The extreme challenge of Antarctic drilling
According to the scientists involved in the project, this expedition was no simple task. Average temperatures in the region, specifically at the research station near Concordia, were around -35ºC. Furthermore, another factor that impacted the operation was the constant wind, which made the work exhausting. A team of 16 specialists had to work with extreme precision to drill, millimeter by millimeter, until they reached a depth of 2.8 kilometers.
“It was an exciting moment when we touched the bedrock,” said Italian glaciologist Federico Scoto. This sentiment was shared by scientists from the British Antarctic Survey and ten countries that make up the project’s European consortium.
This entire process took more than a decade to plan, and melting the final 190 meters of the oldest ice that ever existed took many weeks of continuous work. Every detail related to this project needed to be recorded to avoid losing precious chemical information, such as gases and microscopic particles.
Why is a project like this, involving very old ice, important today?
According to preliminary results, even during the warmest periods of the last 800,000 years, the concentrations of carbon dioxide and methane never reached current levels.

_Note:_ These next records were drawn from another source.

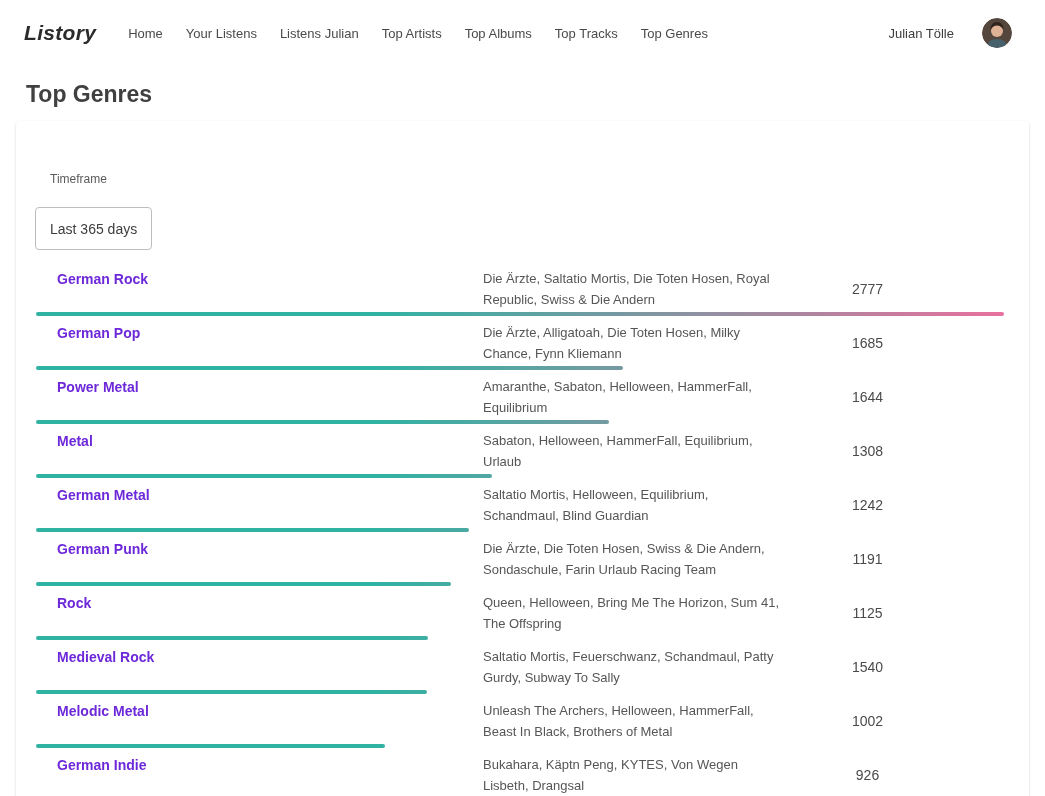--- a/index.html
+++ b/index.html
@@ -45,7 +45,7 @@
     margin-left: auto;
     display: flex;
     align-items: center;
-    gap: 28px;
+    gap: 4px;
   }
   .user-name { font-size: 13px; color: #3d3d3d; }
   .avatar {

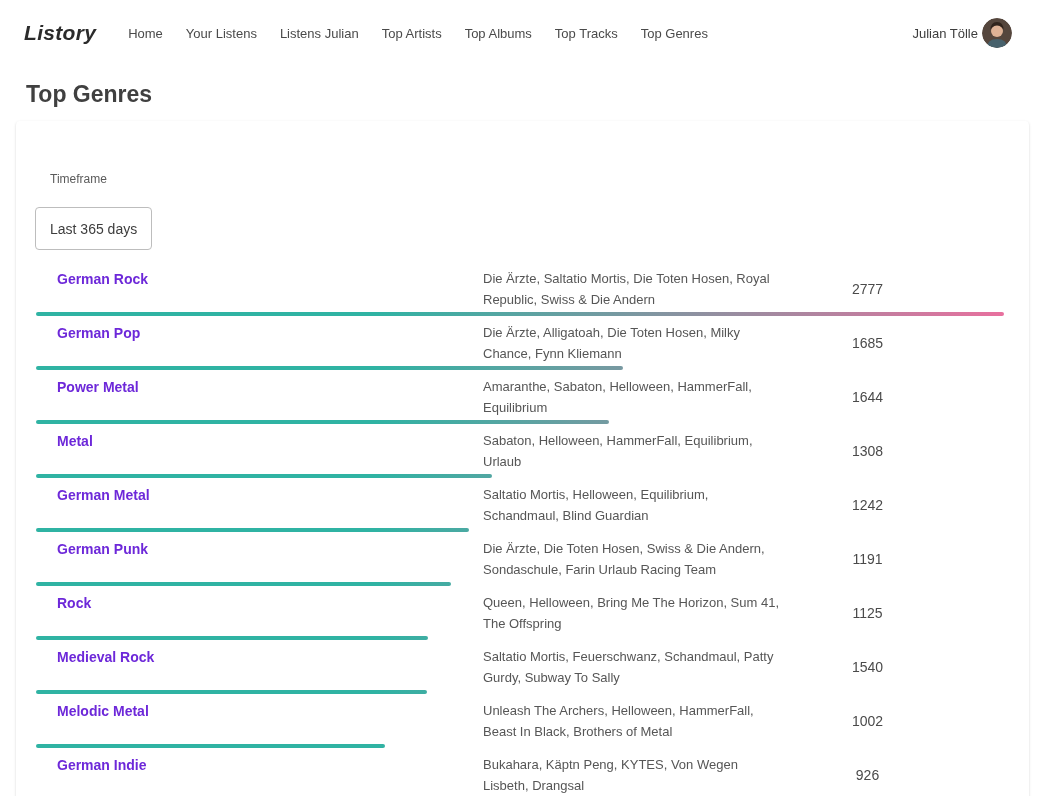--- a/index.html
+++ b/index.html
@@ -81,14 +81,14 @@
   }
   .timeframe-select {
     display: inline-block;
-    margin: 21px 0 0 19px;
+    margin: 0 0 0 19px;
     min-width: 112px;
-    height: 43px;
+    height: 33px;
     border: 1px solid #bdbdbd;
     border-radius: 4px;
     background: #fff;
     font-family: inherit;
-    font-size: 14px;
+    font-size: 17px;
     color: #3d3d3d;
     text-align: center;
     padding: 0 14px;

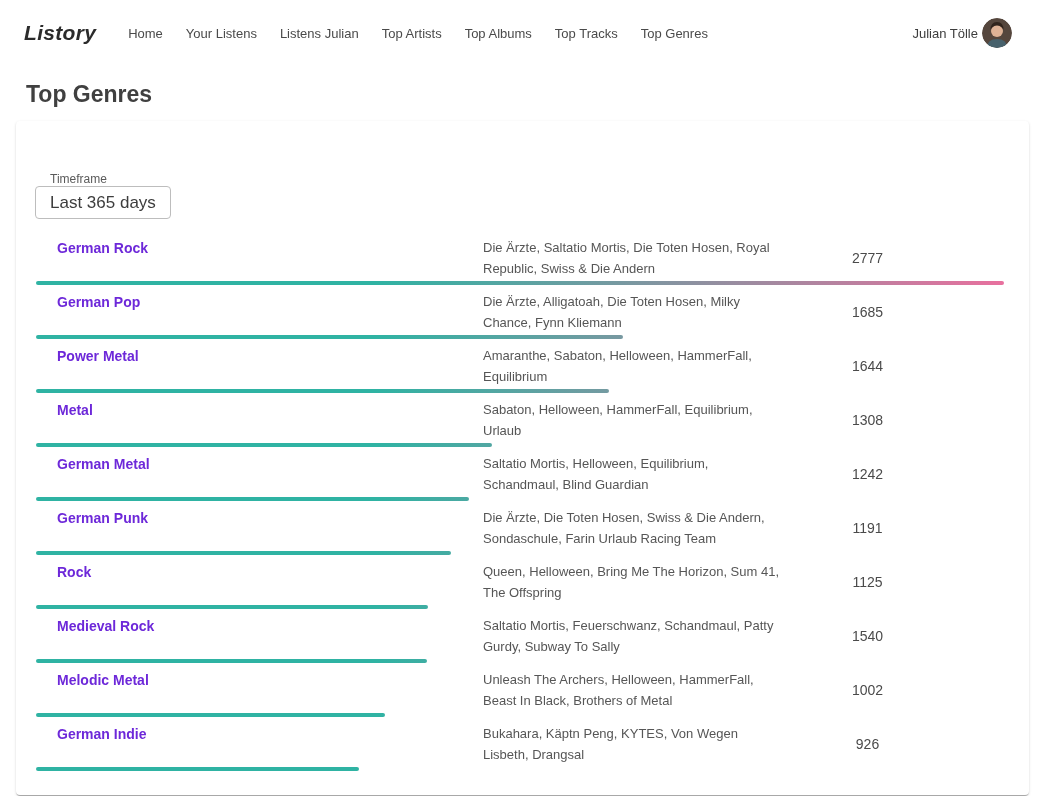--- a/index.html
+++ b/index.html
@@ -120,7 +120,7 @@
   .genre-count {
     font-size: 14px;
     color: #4a4a4a;
-    text-align: center;
+    text-align: right;
     padding-right: 52px;
     align-self: center;
   }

Carlo Barbante, the scientist and coordinator behind the Beyond EPICA project, says that it is difficult to understand the past, but that this project could be an important key to predicting what lies ahead. “These records show how greenhouse gases shaped the climate before humans existed to emit them. Now, we can compare and understand the impact of our actions,” he explained.
Furthermore, a project like this could open doors to other discoveries. Ice deeper than this may even contain geological and biological remains from before the last great glaciation, and data like this could completely change our understanding of how life survived and evolved during Earth’s most extreme climatic periods.
A scientific and human achievement
Thanks to the large blocks of ice tubes collected, the Beyond EPICA – Oldest Ice project is a landmark in human history, especially in the search for information about millions of years of history. The project is not only a victory for science, but a reminder that this knowledge about the past is essential to protecting the future.
India and its European partners have made it clear that, with collaboration and persistence, even the slow and possibly involved work, it is always possible to decipher even the planet’s oldest secrets. In the coming years, analyses should reveal how the climate has changed and what can be done to prevent history from repeating itself.